I'm getting ready to purchase a new mower. I'm between a Gravely zt hd 48 and a Bobcat Zt2000. Anyone here know the cut quality on Bermuda with either unit. I'm between these 2 brands due to having dealers close to me. I can get the gravely for about 1000 cheaper than the bobcat. Due to it's a 2020 year end closeout. But the bobcat deck hangs on chains. I dont know if this makes a better cut or not. Thanks for any input.


----------



## Tx_Ag19 (Dec 13, 2020)

Honestly all depends on how much contour your lawn has. All zero turn mower decks have some sort of suspension to follow contours. We have an Exmark and it is a phenomenal but expensive machine. Gravely has been around for much longer than bobcat but thats about all I know between the two. I'm sure either will make a great mower but $1000 cheaper is hard to beat.
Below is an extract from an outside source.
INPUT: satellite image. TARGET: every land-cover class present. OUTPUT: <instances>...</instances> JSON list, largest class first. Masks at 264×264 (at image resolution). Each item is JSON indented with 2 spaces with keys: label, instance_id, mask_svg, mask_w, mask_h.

You could use that saved money for various attachments you may want on the mower. I.e. mulch kit, bagging system, etc..


----------



## Shizzlestix66 (Aug 30, 2020)

I'm jealous of the exmark. I'd love to get the radius x model. But $8000 is a little much for a half acre. I'm not sure about the E and S models. They have the Yanmar engines, I'd really like to go with a Kawasaki engine.


----------



## Tx_Ag19 (Dec 13, 2020)

Our neighbor bought the mower new and sold it to us when he moved for a hell of a deal. The new model exmarks look nice but I agree when it comes to the engine. We have a Kawasaki engine and wouldn't trade it for anything except a bigger Kawa.


----------



## bassadict69 (Apr 2, 2018)

I cant speak for cutting bermuda, but I have the Gravely HD52 and love it! I mow about 1.5 acres of SA and much of that is sparce and very rough contours and have had no issues! I also use it at the deer lease mowing lanes and such which can be 2-3 ft tall and have no issues there either.
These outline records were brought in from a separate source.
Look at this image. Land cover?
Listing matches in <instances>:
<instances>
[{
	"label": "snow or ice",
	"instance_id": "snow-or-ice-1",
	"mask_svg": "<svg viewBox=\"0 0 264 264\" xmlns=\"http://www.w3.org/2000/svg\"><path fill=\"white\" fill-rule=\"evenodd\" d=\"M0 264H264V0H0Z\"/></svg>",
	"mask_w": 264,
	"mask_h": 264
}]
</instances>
I would not hesitate to buy another Gravely.


----------



## Shizzlestix66 (Aug 30, 2020)

bassadict69 said:


> I cant speak for cutting bermuda, but I have the Gravely HD52 and love it! I mow about 1.5 acres of SA and much of that is sparce and very rough contours and have had no issues! I also use it at the deer lease mowing lanes and such which can be 2-3 ft tall and have no issues there either.
> 
> I would not hesitate to buy another Gravely.


Thanks for your thoughts on it. I'm thinking more and more about the Gravely.


----------



## SWB (Sep 22, 2018)

I've got an Exmark Turf Tracer as well as a JD 950r. Both leave an exceptional cut on my bermuda. Both Gravely and Bobcat are brand name mowers. I would expect a quality cut from either of those.


----------



## Shizzlestix66 (Aug 30, 2020)

Pulled the trigger this morning. Did the paperwork this morning to put a gravely hd 48 on hold. I will be picking it up in 2 weeks from a dealer in Alabama.


----------



## SWB (Sep 22, 2018)

Congrats! Let us know what you think of it.


----------